Si osserva al riguardo che l’accertamento impugnato è consistito nella mera ed acritica trasposizione di un calcolo in base agli studi di settore senza ulteriore ricerca probatoria dell’effettiva capacità contributiva del contribuente. La rettifica del reddito d’impresa non è riconducibile a nessuna delle tipologie previste dal predetto art. 39, nel senso che le gravi incongruenze devono essere desunte dalle caratteristiche e dalle condizioni di esercizio della specifica attività svolta. Per esplicare la loro efficacia le presunzioni devono essere gravi, precise e concordanti e devono avere il conforto di altri semplici ma necessari elementi presuntivi o probatori che tengono conto delle caratteristiche e delle condizioni reali di esercizio della professione, nonché di dati desunti da indagini contabili, bancarie o documentali per cui l’accertamento in esame appare del tutto carente. Né tantomeno possono condividersi le conclusioni a cui giunge l’Agenzia, secondo cui lo studio di settore avrebbe in sé una piena valenza probatoria non necessitante di alcun supporto esterno ed ulteriore ed invertirebbe l’onere della prova a carico del contribuente. Si rileva nel caso che l’accertamento non è basato su concreti elementi di maggior redditività riscontrati in capo al contribuente, ma unicamente su presunzioni, peraltro demolite e confutate dalla difesa.

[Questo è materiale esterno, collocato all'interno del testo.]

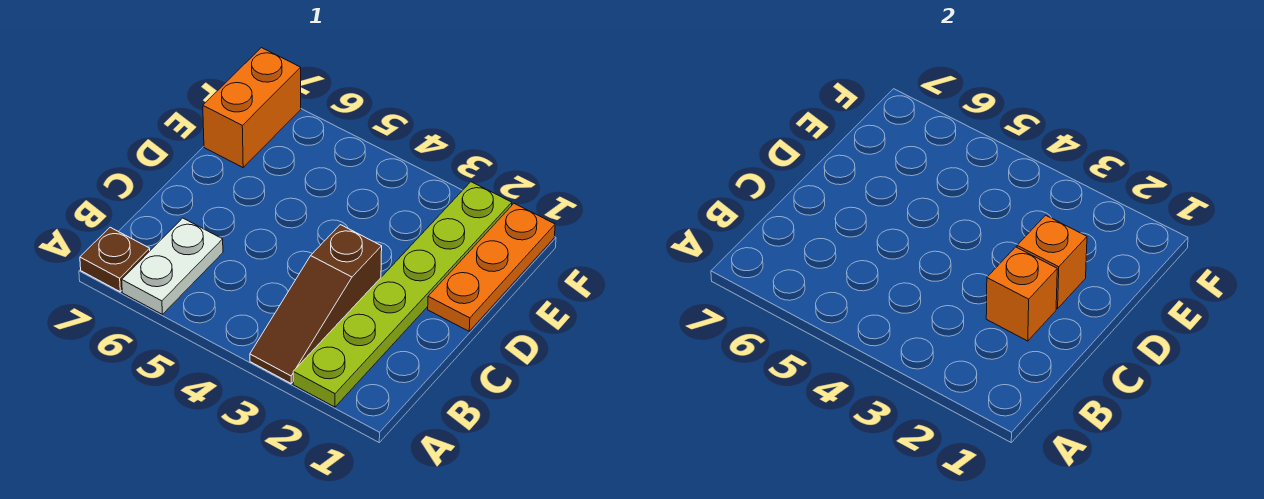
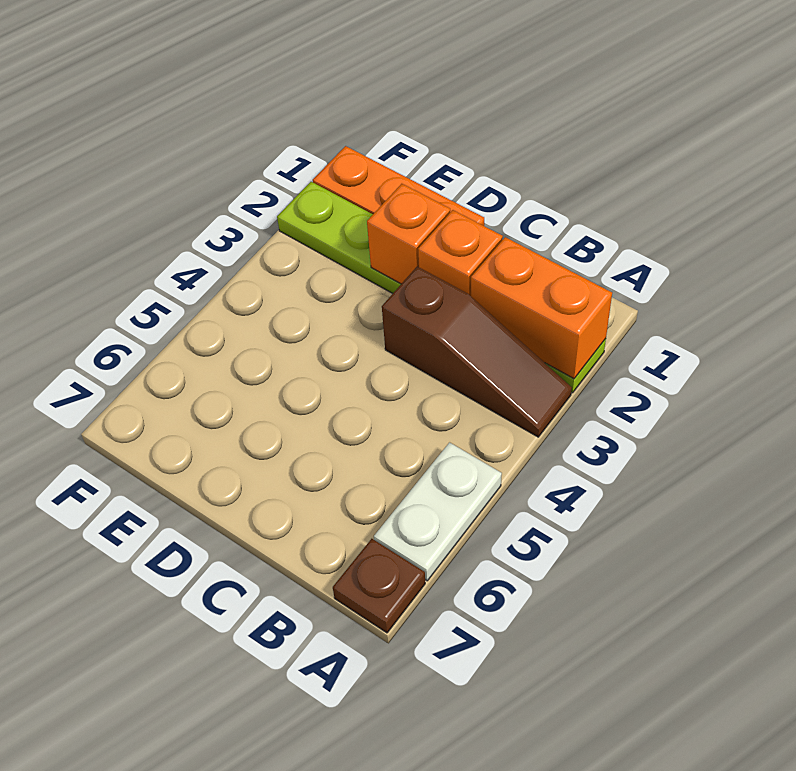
white 1x2 plate [122,218,223,314] -> white 1x2 plate turned to [374,442,502,581]
orange 1x2 brick [203,48,301,167] -> orange 1x2 brick moved to [471,237,612,379]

Il contribuente ammette infatti, come peraltro motivato nella sentenza di primo grado, che grosse catene di distribuzione situate nel medesimo Comune hanno ridotto la sua attività ed eroso in maniera non trascurabile i suoi guadagni ed ha elencato un congruo numero di aziende che esercitano la sua stessa attività. In base a quanto premesso ne consegue che, basandosi l’accertamento impugnato sulla semplice risultanza dello studio di settore, senza l’apporto di altri elementi che rendano fondata la stessa, l’avviso su questo punto deve essere dichiarato illegittimo ed in riforma della sentenza di primo grado deve essere annullato. Ricorrono tuttavia giusti motivi perché le spese processuali relative al giudizio siano compensate tra le parti.

PQM

Accoglie l’appello del contribuente. Spese compensate.